Gejala akhir ideologi itu disesalkan Bell
karena hegemoni Amerikanisme telah membendung ide politik kritis, kreatif, dan
progresif yang berarti membunuh kebebasan/liberalisme yang dianut Amerika
sendiri.
Namun, tesis Fukuyama mengandung arti lain:
sorak kemenangan liberalisme politik, yaitu demokrasi liberal dan liberalisme
ekonomi, yaitu kapitalisme atas ideologi rival lain, khususnya Fasisme yang
runtuh 1945 dan Sosialisme-Komunis pada 1989. Liberalisme politik dan ekonomi
oleh Fukuyama dianggap puncak perkembangan pemikiran manusia dalam sistem
politik dan ekonomi yang dihasilkan proses survival
of the fittest sebagai hukum sosial yang dalam teori disebut Darwinisme
sosial itu.
Pancasila sebagai ideologi yang diusulkan
Bung Karno pada 1 Juni 1945 sebenarnya puncak perkembangan pemikiran politik di
masa perjuangan kemerdekaan 1908-1945. Lima sila Pancasila yang dirumuskan
kembali oleh Panitia 9 memang tercantum dalam Mukadimah UUD 1945, tetapi
istilah Pancasila tak tertera dalam konstitusi dan tak disebut sebagai dasar
negara karena yang disebut dasar negara adalah ”Ketuhanan Yang Maha Esa” (Pasal
29 Ayat 1) yang dilandasi prinsip kebebasan beragama (Pasal 2).
Pancasila sebagai dasar negara baru
ditetapkan melalui Dekrit Presiden 5 Juli 1959 sebagai solusi atas kegagalan
Sidang Konstituante yang menawarkan tiga dasar negara: Pancasila, Islamisme,
dan Sosial-ekonomi (Sosialisme). Namun, sesudah itu, Pancasila masih belum juga
dianggap ideologi tunggal dan menciptakan kondisi the end of ideology karena Soekarno sendiri di masa pemerintahannya
justru menggerakkan proses Nasional Demokrasi yang menghabisi sisa-sisa
feodalisme dan imperialisme menuju Sosialisme.

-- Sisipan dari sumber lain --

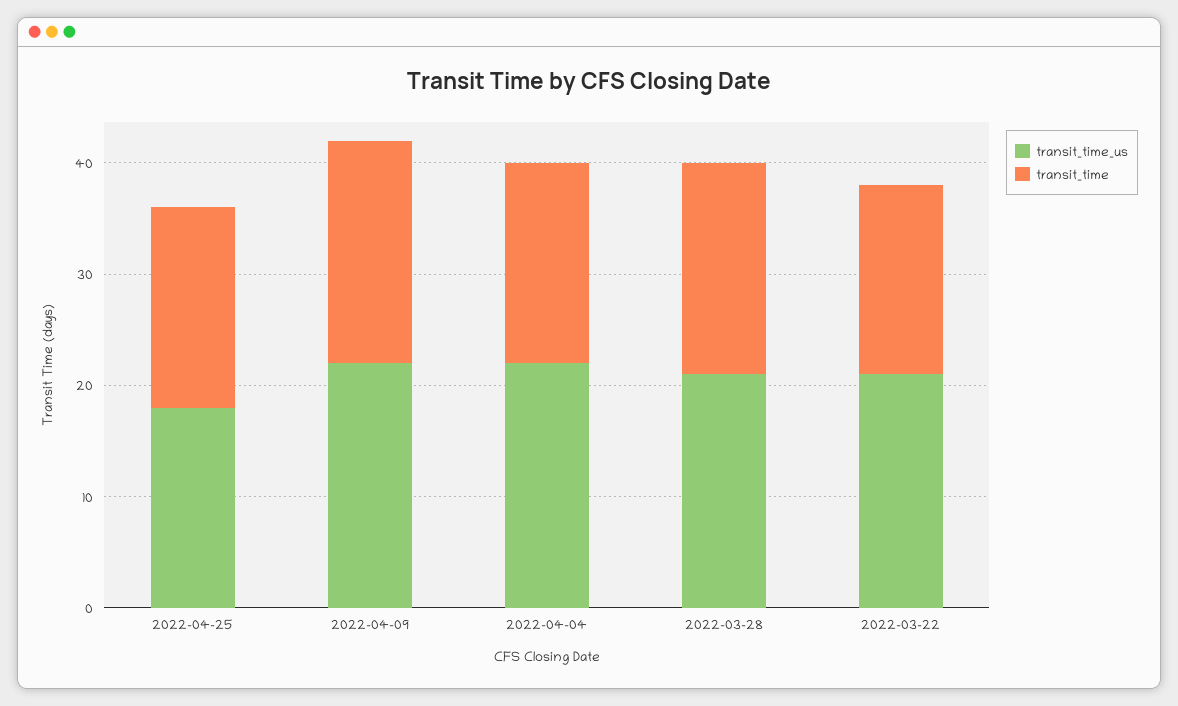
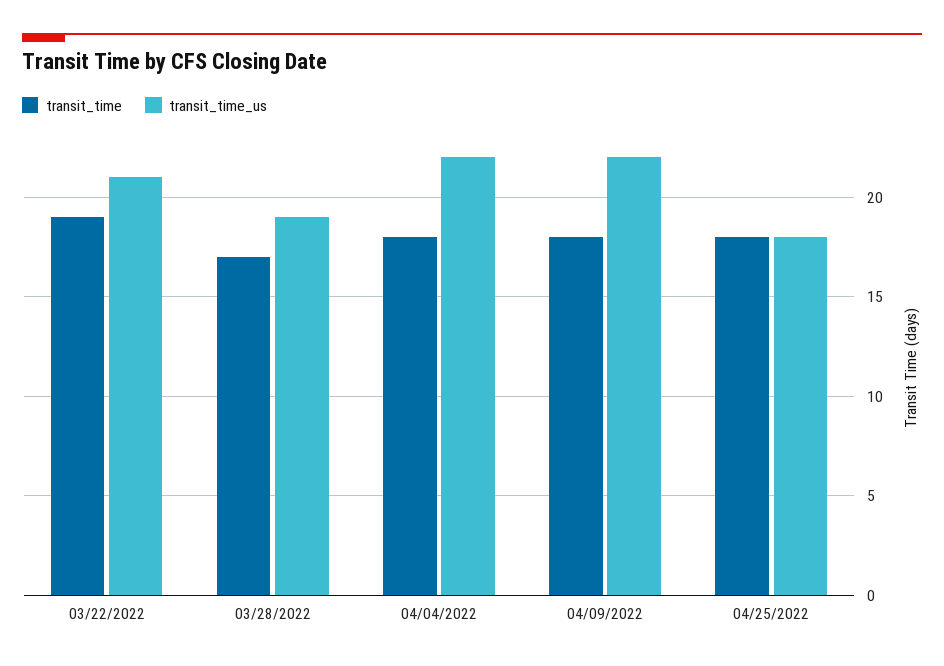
  {
    "transit_time_us": {
      "2022-04-25": 18,
      "2022-04-09": 22,
      "2022-04-04": 22,
-     "2022-03-28": 21,
+     "2022-03-28": 19,
      "2022-03-22": 21
    },
    "transit_time": {
      "2022-04-25": 18,
-     "2022-04-09": 20,
+     "2022-04-09": 18,
      "2022-04-04": 18,
-     "2022-03-28": 19,
+     "2022-03-28": 17,
-     "2022-03-22": 17
+     "2022-03-22": 19
    }
  }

Barulah Orde Baru, yang ingin menegakkan
kembali Pancasila ”secara murni dan konsekuen”, menetapkan Pancasila sebagai
asas tunggal. Melalui monopoli penafsiran dan indoktrinasi, penegakan Pancasila
membendung ide-ide politik lain, khususnya Komunisme dan Islamisme. Dampak
konkretnya, mencegah tumbuhnya partai-partai politik dengan tujuan menegakkan
hegemoni Golongan Karya sebagai partai pelopor dan hanya menyisakan dua partai
marjinal bentukan pemerintah: Partai Persatuan Pembangunan (PPP) yang mewakili
aspirasi golongan Islam dan Partai Demokrasi Indonesia (PDI) yang mewakili
golongan nasionalis.
Namun, semuanya harus berasaskan Pancasila.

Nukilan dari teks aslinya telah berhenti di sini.